As a quick check to review the validity of the data and the relationship between temperature and humidity, we can create a scatter plot. As the temperature increases, we should see a decrease in the relative humidity measurement.
ggplot(data = climate, aes(x = Temperature, y = Humidity)) +
geom_point(colour = "black",
size = 1.5,
shape = 46,
alpha = 1/100,
na.rm = TRUE
) +
xlim(40, 100) +
ylim(0, 120) +
xlab("Temperature") +
ylab("Humidity") +
labs( title = "Temperature-Humidity Relationship",
subtitle = "How Temperature Effects Air Moisture",
caption = "Data from the National Meteorological Institute of Brazil (IMET)") +
geom_smooth(method = lm, formula = y ~ x) +
theme_classic() +
theme(plot.title = element_text(hjust = 0.5), plot.subtitle = element_text(hjust = 0.5), plot.caption = element_text(hjust = 0.5))
## Warning: Removed 1483 rows containing non-finite values (stat_smooth).
## Warning: Removed 2 rows containing missing values (geom_smooth).
As expected, there is a distinct negative relationship between temperature and humidity.
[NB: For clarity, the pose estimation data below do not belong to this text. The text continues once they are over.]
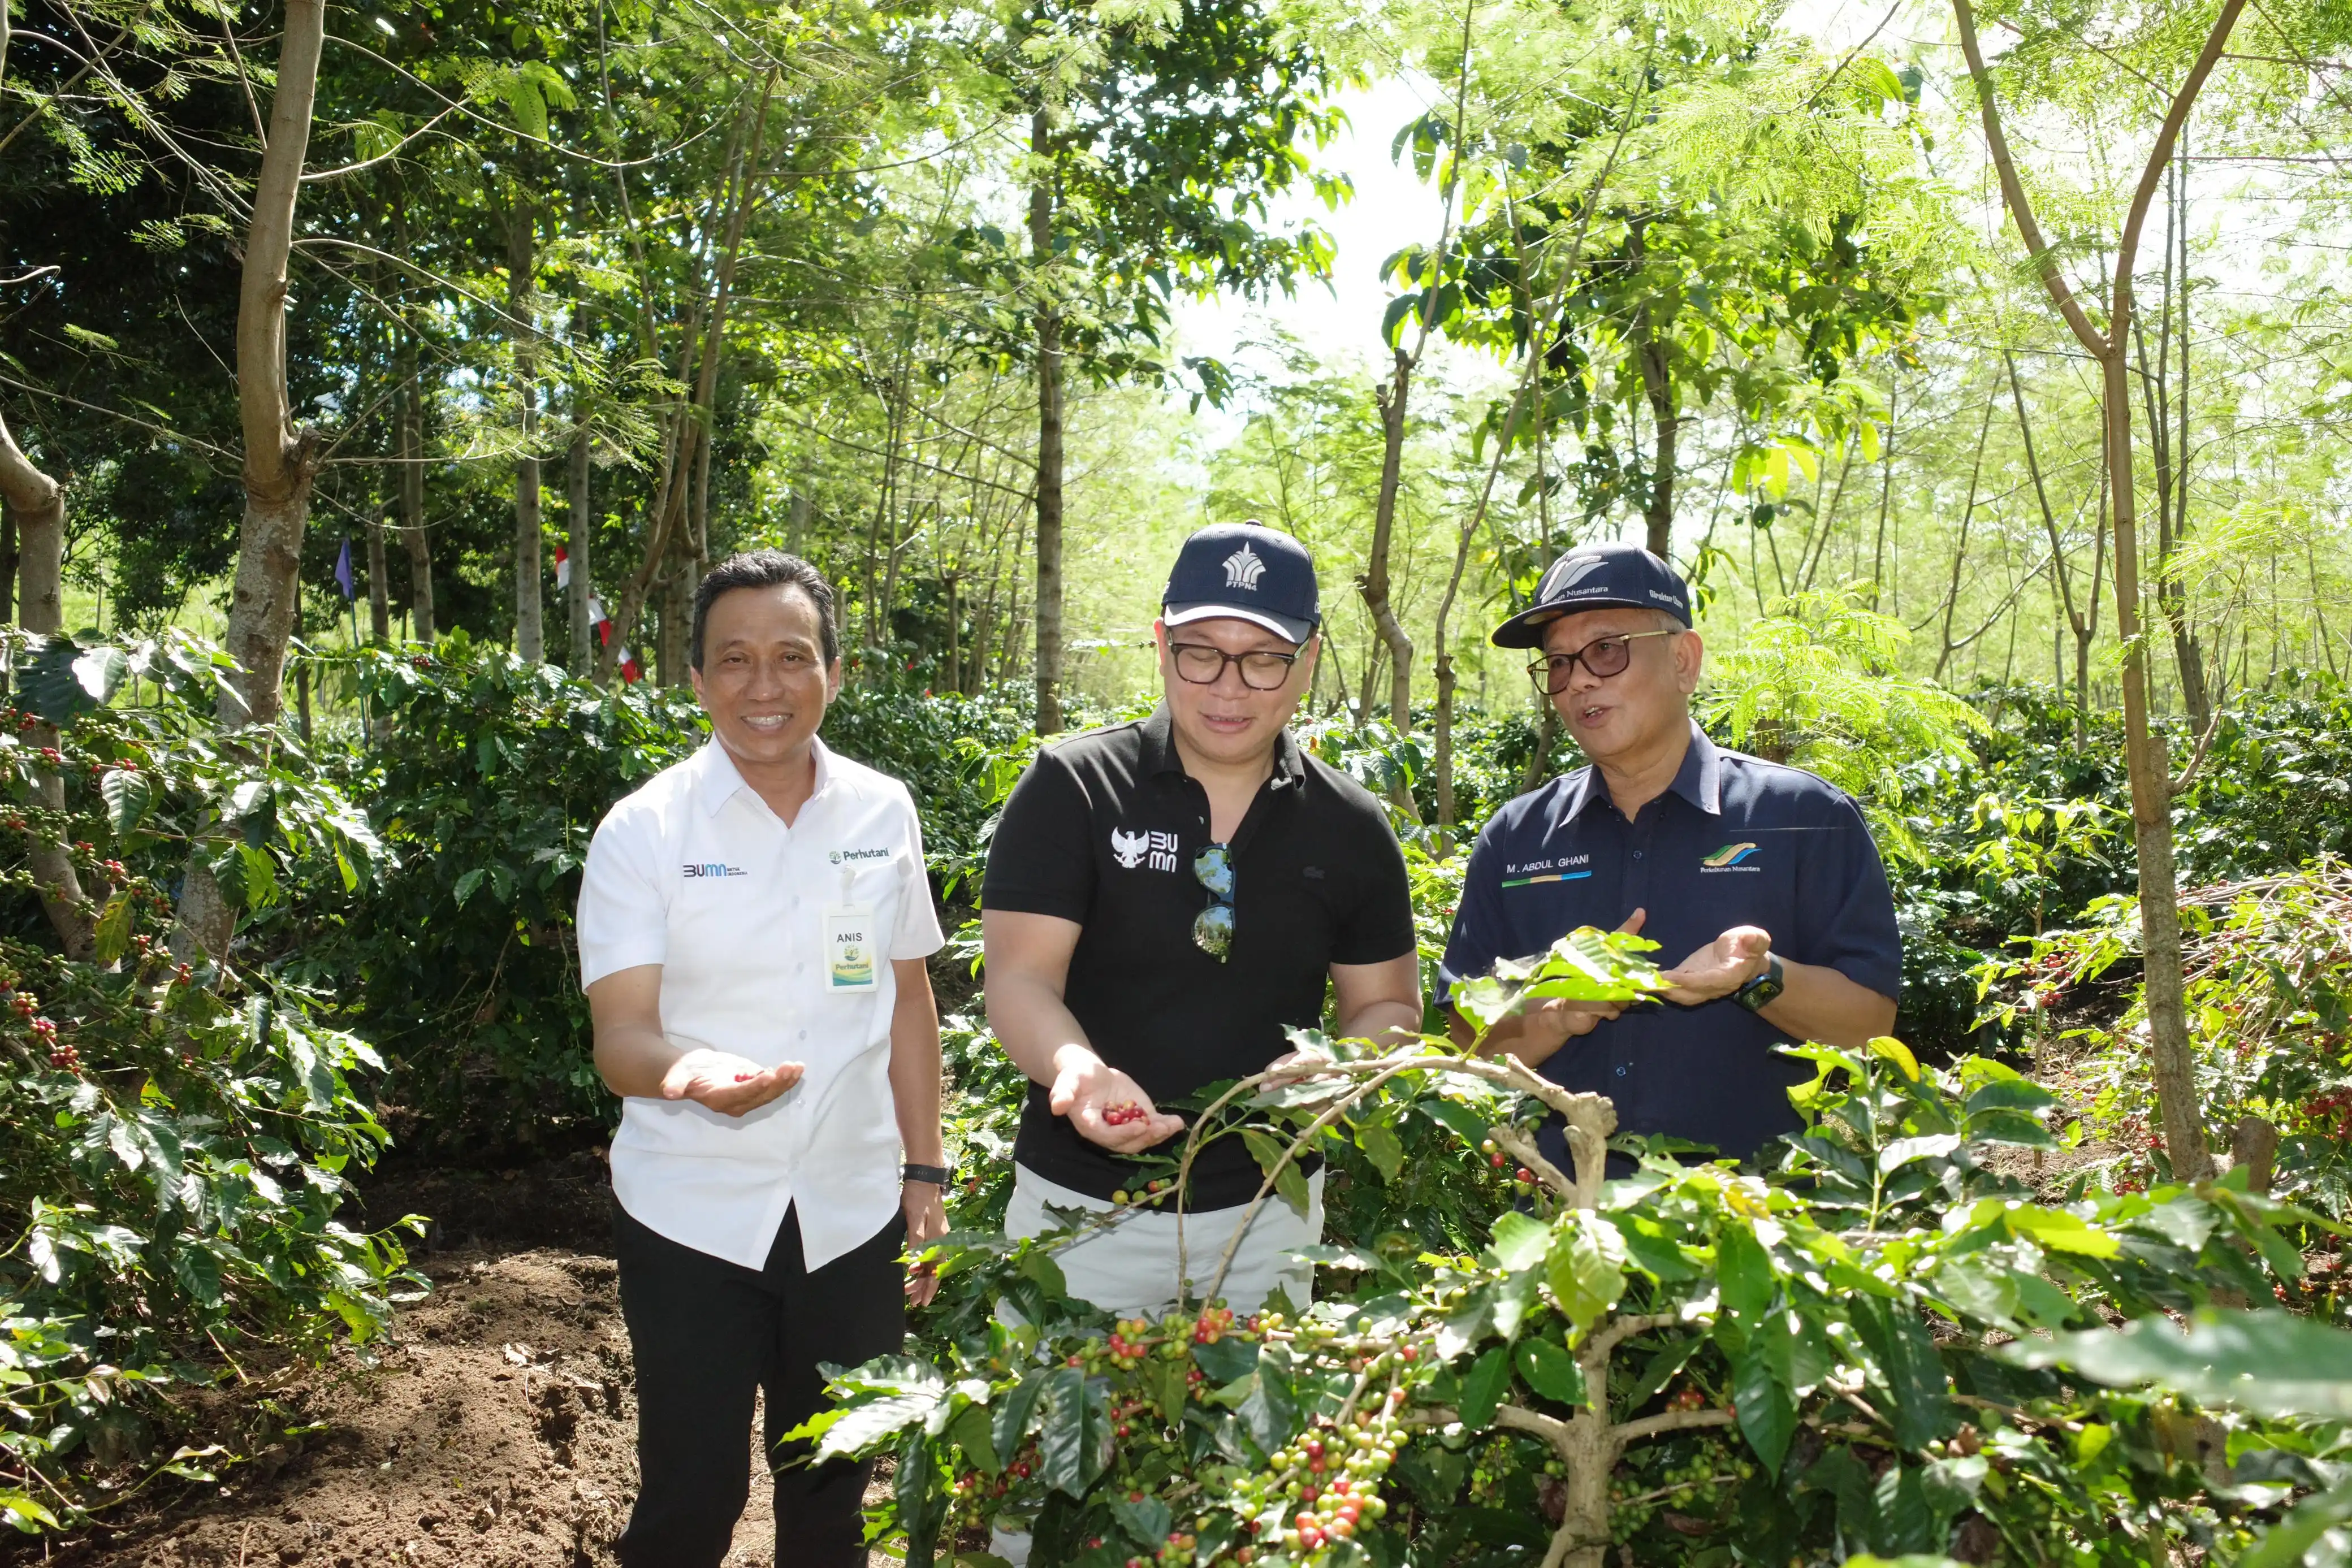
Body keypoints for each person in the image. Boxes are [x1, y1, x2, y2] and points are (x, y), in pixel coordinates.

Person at [576, 551, 949, 1568]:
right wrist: (685, 1074)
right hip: (691, 1208)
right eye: (732, 659)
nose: (764, 685)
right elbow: (623, 1031)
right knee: (692, 1495)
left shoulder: (883, 811)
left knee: (833, 1493)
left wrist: (926, 1170)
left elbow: (908, 1000)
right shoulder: (644, 830)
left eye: (791, 655)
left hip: (852, 1205)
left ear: (835, 668)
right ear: (694, 679)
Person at [982, 522, 1423, 1320]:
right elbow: (1021, 977)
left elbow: (1387, 1006)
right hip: (1078, 1214)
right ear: (1161, 644)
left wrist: (1343, 1059)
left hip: (1267, 1216)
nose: (1229, 688)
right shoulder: (1073, 788)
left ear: (1309, 660)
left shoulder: (1352, 826)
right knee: (1064, 1440)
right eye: (1202, 652)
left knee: (1265, 1444)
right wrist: (1077, 1070)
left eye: (1263, 659)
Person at [1441, 542, 1901, 1173]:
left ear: (1683, 660)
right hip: (1562, 1221)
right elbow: (1466, 1040)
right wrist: (1559, 1014)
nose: (1577, 680)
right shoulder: (1517, 838)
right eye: (1556, 662)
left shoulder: (1801, 816)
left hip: (1751, 1224)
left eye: (1605, 650)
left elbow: (1869, 1026)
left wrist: (1758, 975)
There are two reasons for this, the first that the measure we read as humidity on weather apps, is actually a measurement of the relative humidity. This measures the relative moisture content of the air as a fraction of 100 (percent). On Earth, it can never go below zero, or be much above 100 without it raining. Higher temperatures can also hold more water than lower temperatures. When the temperature increases, and the amount of moisture in the air stays the same, the relative humidity must decrease.
Given the implications for weather on humanity, being able to properly estimate temperature and humidity over large areas could save lives. In this study, we observed how the mean temperature for each station is only slightly different compared to the variations in maximum and minimum temperatures. With additional data in real time, we could develop an algorithm that helped predict what the temperature would be and perhaps advise the public to potentially save people from fatal heat stress. Humidity has a big part to play in what it the temperature feels due to it relationship with temperature. Together, these calculations form the building blocks of weather prediction.